◆ **TEXTO PARA LEITURA**:
════════

Um promotor público turco apresentou, no início do mês passado, duas denúncias criminais contra dois cristãos convertidos. Eles são acusados de incitar o povo da Turquia contra o islã e de reunirem secretamente cidadãos em local privado para um curso sobre a Bíblia, por correspondência.
Hakan Tastan, 37 anos, e Turan Topal, 46 anos, fazem parte de um grupo de 97 outros cidadãos turcos levados à Corte nos últimos 16 meses sob a alegação de violar o controverso artigo 301 do país que restringe a liberdade de expressão.
Haydar Polat, advogado dos dois cristãos, disse que o Procurador da Corte Criminal de Silivri protocolou uma denúncia formal contra seus clientes em 12 de outubro. Se condenados, os acusados podem ser sentenciados a pena de seis meses a três anos de prisão.
A primeira audiência da Corte está marcada para 23 de novembro em Silivri, que fica a 72 quilômetros a oeste de Istambul, ao longo da costa oceânica de Marmara. Segundo o advogado, o julgamento deve se prolongar por um ano ou mais.

════════

◆ **REGISTROS**:

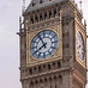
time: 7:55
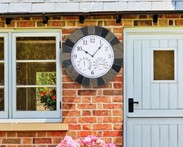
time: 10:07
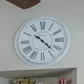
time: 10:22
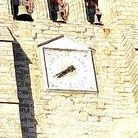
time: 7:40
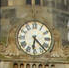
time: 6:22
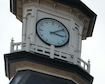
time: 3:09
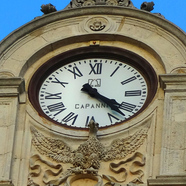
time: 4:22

════════

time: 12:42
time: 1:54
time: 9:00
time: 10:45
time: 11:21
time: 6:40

════════

Devolva, sem nenhuma alteração, o trecho da notícia sobre os dois cristãos denunciados na Turquia que vai de "Hakan Tastan, 37" até "liberdade de expressão.".

◆ **RESULTADO DO EXERCÍCIO**:
Hakan Tastan, 37 anos, e Turan Topal, 46 anos, fazem parte de um grupo de 97 outros cidadãos turcos levados à Corte nos últimos 16 meses sob a alegação de violar o controverso artigo 301 do país que restringe a liberdade de expressão.